It seems to me highly probable, for various reasons, that Mathematics was the first science developed by man. By science I mean a mode of reasoning which organizes a vast amount of disorganized phenomena in an understandable system.
If it is assumed that, at any rate, man is not born with a proper training in such science, it follows that he would be amazed by the complex scheme of things external to him, when not insulated by a developed culture (e.g. early man as a vagabond). He may fear and revere the uncomprehensible situation, but given the necessity he finds in survival, a part of him would certainly try to manipulate reality by making it comprehensible , ie, the emergency of survival would be the conquest of unknown reality.

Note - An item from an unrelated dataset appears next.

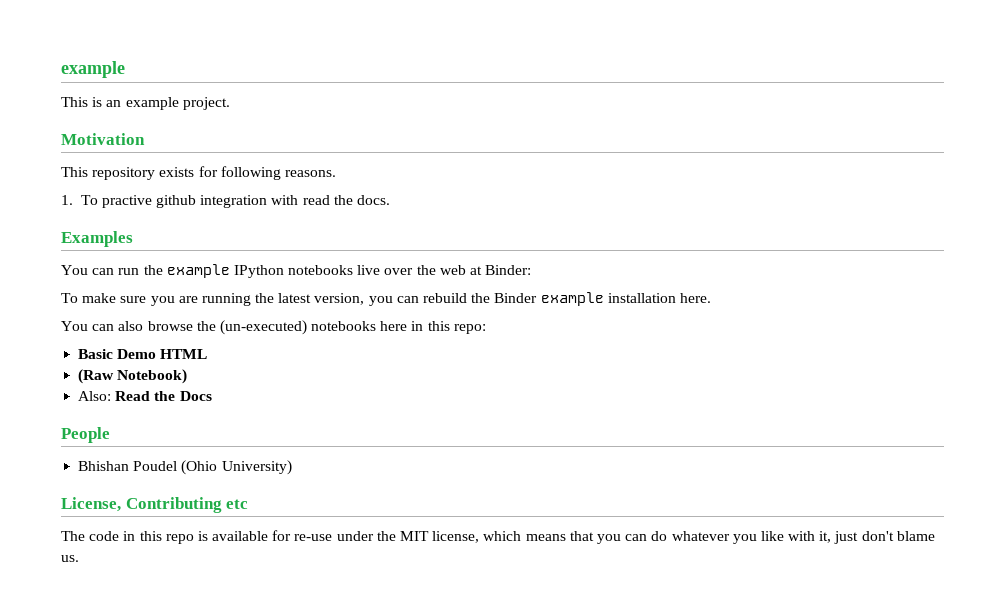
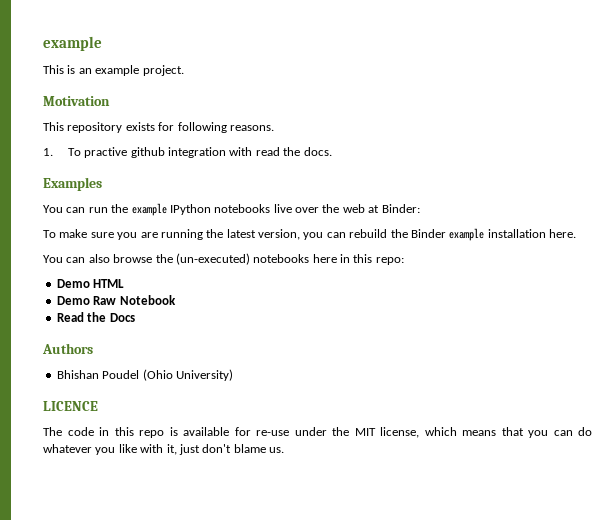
[78,349,114,359] Basic -> (404, 261) none
[78,369,188,384] [78,391,112,401] (Raw Notebook) // Also: -> [56,295,176,305] Demo Raw Notebook //
[61,427,110,443] People -> [42,343,93,354] Authors
[61,497,249,513] License, Contributing etc -> [43,401,98,411] LICENCE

Along with this emergency to simplify the world would be the ability of sense-experience and a computive mind (as scientists have us believe). They will see most clearly the presence of numbers (basic quantitative units) and sets (groups of similarities)- 10 fingers, 2 eyes, a group of 12 people, 4 men and 8 women, x no. of fruits, berries or animals hunted, n no. of positions of the sun all throughout the day, etc etc. They find these numbers consistent and trustworthy. With this ability to gauge the number of one kind of things, even if rudimentary, is satisfied the exigency mentioned earlier, ie, of simplifying the world. Slowly, by having to manage the numbers they have created, they would then understand the operations involved in Mathematics, they would find rules that can't be applied to different realities, and for these realities they would diascover newer rules. So, by the obvious presence of numbers, and by their consistency, Mathematics is, if I am not mistaken, the first science to be devloped by man.